Le monastère est devenu en pierre au milieu du XVIIe siècle. Entre 1655 et 1658, grâce aux fonds du marchand Semen Fedorovitch Tcherkassov, une église de Saint-Georges a été construite dans le monastère, situé sur la haute berge de l'Oka dans le quartier de Kogevennaya, qui n'a pas survécu jusqu'à nos jours, ainsi qu'une cathédrale au nom de la Résurrection du Seigneur et un temple de l'Entrée de la Sainte Vierge avec un clocher. Ces deux églises ont été érigées à l'emplacement des anciennes en bois.

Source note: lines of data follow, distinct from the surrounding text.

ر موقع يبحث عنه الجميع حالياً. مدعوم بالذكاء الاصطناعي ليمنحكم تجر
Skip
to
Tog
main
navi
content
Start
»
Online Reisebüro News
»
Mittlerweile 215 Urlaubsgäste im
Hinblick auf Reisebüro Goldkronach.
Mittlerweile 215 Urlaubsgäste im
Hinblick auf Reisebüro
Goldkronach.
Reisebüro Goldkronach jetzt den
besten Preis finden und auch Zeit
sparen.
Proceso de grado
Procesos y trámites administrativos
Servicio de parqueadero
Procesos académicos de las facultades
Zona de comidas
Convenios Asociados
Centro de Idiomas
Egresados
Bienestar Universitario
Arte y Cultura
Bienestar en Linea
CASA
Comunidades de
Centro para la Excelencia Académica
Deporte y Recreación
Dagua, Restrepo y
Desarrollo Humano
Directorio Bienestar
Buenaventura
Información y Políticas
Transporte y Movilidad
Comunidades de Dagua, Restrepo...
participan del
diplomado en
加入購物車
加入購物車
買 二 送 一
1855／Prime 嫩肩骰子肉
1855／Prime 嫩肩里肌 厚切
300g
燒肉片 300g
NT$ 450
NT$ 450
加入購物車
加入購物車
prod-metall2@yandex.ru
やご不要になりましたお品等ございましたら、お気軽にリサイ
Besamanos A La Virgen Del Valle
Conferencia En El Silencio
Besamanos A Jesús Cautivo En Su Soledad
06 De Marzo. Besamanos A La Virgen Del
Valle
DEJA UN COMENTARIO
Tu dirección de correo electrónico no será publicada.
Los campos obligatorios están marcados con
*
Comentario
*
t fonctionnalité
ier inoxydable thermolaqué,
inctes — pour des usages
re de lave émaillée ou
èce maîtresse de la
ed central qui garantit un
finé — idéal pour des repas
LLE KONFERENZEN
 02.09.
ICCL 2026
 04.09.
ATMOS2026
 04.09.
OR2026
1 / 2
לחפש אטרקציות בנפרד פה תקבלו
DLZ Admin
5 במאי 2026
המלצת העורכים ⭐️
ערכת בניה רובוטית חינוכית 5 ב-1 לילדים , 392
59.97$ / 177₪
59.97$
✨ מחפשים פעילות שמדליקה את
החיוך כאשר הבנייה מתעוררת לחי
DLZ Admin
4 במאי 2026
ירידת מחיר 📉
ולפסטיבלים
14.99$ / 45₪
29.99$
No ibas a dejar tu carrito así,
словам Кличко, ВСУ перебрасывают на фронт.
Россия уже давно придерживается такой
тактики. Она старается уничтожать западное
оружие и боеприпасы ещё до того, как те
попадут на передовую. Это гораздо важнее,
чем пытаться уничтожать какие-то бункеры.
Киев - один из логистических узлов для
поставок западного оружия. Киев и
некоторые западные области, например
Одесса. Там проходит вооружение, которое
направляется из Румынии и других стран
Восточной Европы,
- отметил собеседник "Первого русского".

L'église de la Résurrection ressemble par son apparence aux cathédrales d'autres monastères de Mourom : celle de la Trinité, construite en 1642, et celle de l'Annonciation, érigée en 1664. La cathédrale du monastère de la Résurrection est un temple à cinq dômes avec un haut cube à sa base, auquel est adjointe, du côté ouest, une salle à manger avec un toit à deux versants. Elle est entourée, au nord et à l'ouest, d'une galerie couverte avec des porches, surmontés de dômes à quatre pans.

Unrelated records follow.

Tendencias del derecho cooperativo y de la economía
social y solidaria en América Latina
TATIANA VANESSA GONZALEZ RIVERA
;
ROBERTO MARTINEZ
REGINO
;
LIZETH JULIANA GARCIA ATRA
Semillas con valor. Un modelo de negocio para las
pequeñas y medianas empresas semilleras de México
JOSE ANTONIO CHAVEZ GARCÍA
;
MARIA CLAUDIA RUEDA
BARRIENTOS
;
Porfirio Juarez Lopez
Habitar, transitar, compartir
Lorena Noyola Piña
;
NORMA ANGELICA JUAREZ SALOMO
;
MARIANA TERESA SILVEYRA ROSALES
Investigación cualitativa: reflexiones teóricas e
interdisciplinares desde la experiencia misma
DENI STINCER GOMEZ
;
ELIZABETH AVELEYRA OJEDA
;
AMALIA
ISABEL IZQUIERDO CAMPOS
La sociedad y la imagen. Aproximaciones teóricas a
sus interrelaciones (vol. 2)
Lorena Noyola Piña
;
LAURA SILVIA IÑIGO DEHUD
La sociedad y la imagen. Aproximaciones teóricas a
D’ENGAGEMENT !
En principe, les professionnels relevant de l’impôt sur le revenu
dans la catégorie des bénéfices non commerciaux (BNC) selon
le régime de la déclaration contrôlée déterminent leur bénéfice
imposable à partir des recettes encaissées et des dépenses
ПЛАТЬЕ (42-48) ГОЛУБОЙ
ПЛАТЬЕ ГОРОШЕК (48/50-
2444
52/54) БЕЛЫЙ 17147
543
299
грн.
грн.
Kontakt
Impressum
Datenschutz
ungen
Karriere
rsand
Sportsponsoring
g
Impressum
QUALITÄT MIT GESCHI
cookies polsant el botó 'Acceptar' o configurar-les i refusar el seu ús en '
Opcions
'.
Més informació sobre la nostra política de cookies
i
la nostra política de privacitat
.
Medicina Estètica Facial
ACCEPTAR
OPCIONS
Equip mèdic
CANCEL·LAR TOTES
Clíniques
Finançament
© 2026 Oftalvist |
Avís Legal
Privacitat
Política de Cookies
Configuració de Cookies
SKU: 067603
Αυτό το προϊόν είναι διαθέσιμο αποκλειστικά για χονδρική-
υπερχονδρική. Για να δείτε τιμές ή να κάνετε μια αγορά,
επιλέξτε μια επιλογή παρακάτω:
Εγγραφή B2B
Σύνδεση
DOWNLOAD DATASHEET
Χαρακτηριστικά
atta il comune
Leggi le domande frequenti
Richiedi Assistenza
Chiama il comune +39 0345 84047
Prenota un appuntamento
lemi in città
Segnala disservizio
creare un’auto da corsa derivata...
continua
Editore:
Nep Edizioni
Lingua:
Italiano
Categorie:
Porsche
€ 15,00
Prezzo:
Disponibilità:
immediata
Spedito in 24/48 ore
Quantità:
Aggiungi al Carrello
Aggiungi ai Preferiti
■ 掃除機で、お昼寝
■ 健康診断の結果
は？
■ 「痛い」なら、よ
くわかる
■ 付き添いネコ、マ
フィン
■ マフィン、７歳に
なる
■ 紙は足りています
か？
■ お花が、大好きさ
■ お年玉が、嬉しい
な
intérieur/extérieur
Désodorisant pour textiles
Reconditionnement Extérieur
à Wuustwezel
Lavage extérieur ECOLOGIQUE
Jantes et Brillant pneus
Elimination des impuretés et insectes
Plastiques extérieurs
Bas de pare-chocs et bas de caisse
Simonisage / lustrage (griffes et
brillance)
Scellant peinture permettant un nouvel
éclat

Il est maintenant impossible de restaurer l'ornementation décorative originale de la cathédrale, car en 1792, elle a été endommagée par un incendie, et à la fin du XIXe siècle, elle a été crépie, ce qui a caché la maçonnerie ancienne sous une couche de ciment. À la fin du siècle, de nouvelles fresques sont apparues dans la cathédrale, ainsi qu'un toit à quatre pans, déformant son apparence. Cela a détruit la « colline » traditionnelle de Mourom composée de deux rangées de kokoshniks, complétées par de petits kokoshniks à la base des tambours. Les tambours avec les dômes, rappelant les cathédrales d'autres monastères, ne s'harmonisent pas bien avec le toit ultérieur et semblent « étrangers ». Une caractéristique distinctive de ce temple est la différence marquée dans les tailles des kokoshniks de la rangée supérieure et inférieure, ce qui n'existe pas dans d'autres monastères de Mourom.

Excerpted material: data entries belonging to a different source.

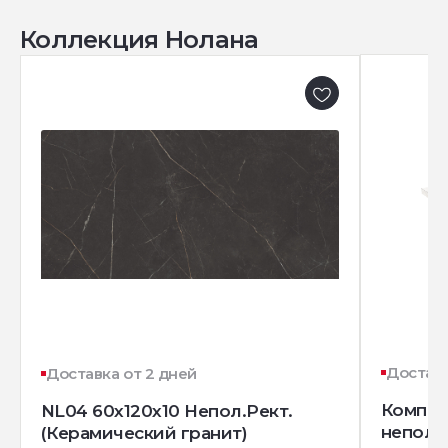
Коллекция Нолана
Доставк
Доставка от 2 дней
Комплек
NL04 60x120x10 Непол.Рект.
непол. 
(Керамический гранит)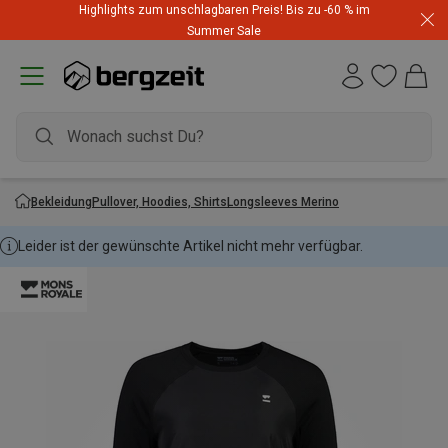
Highlights zum unschlagbaren Preis! Bis zu -60 % im
Summer Sale
Bekleidung
Pullover, Hoodies, Shirts
Longsleeves Merino
Leider ist der gewünschte Artikel nicht mehr verfügbar.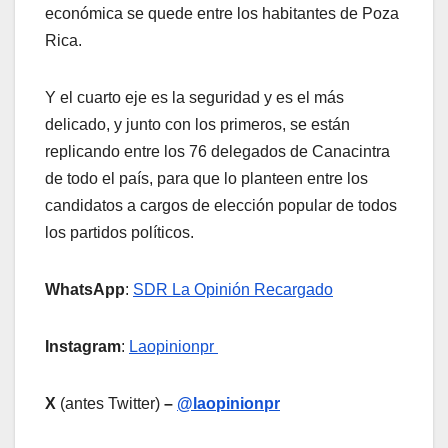
económica se quede entre los habitantes de Poza
Rica.
Y el cuarto eje es la seguridad y es el más
delicado, y junto con los primeros, se están
replicando entre los 76 delegados de Canacintra
de todo el país, para que lo planteen entre los
candidatos a cargos de elección popular de todos
los partidos políticos.
WhatsApp
:
SDR La Opinión Recargado
Instagram
:
Laopinionpr
X
(antes Twitter)
–
@laopinionpr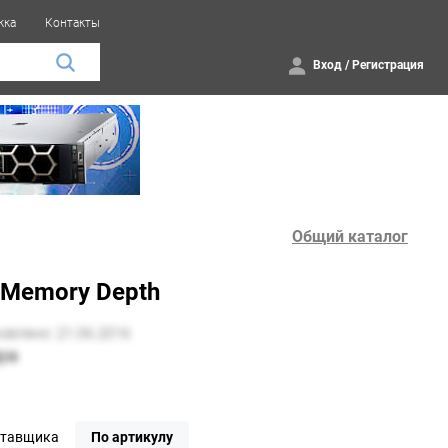
жка
Контакты
Вход
/
Регистрация
Общий каталог
y Memory Depth
ставщика
По артикулу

Après la suppression du monastère en 1764, la cathédrale est devenue une église paroissiale et est restée ainsi jusqu'en 1929, lorsqu'elle a été fermée. Par la suite, elle a été transformée en salle de sport pour une section de boxe. Dans les années 1990, lorsque le monastère a été restitué à l'Église, ce temple unique, autrefois en concurrence de beauté avec les cathédrales des monastères de la Trinité et de l'Annonciation, mais très différent d'eux, était dans un état lamentable. Au cours des travaux de restauration de 2007 à 2010, il a été remis en état, mais, malheureusement, l'apparence originale de la cathédrale, la forme du toit et les éléments de décoration n'ont pas été restaurés.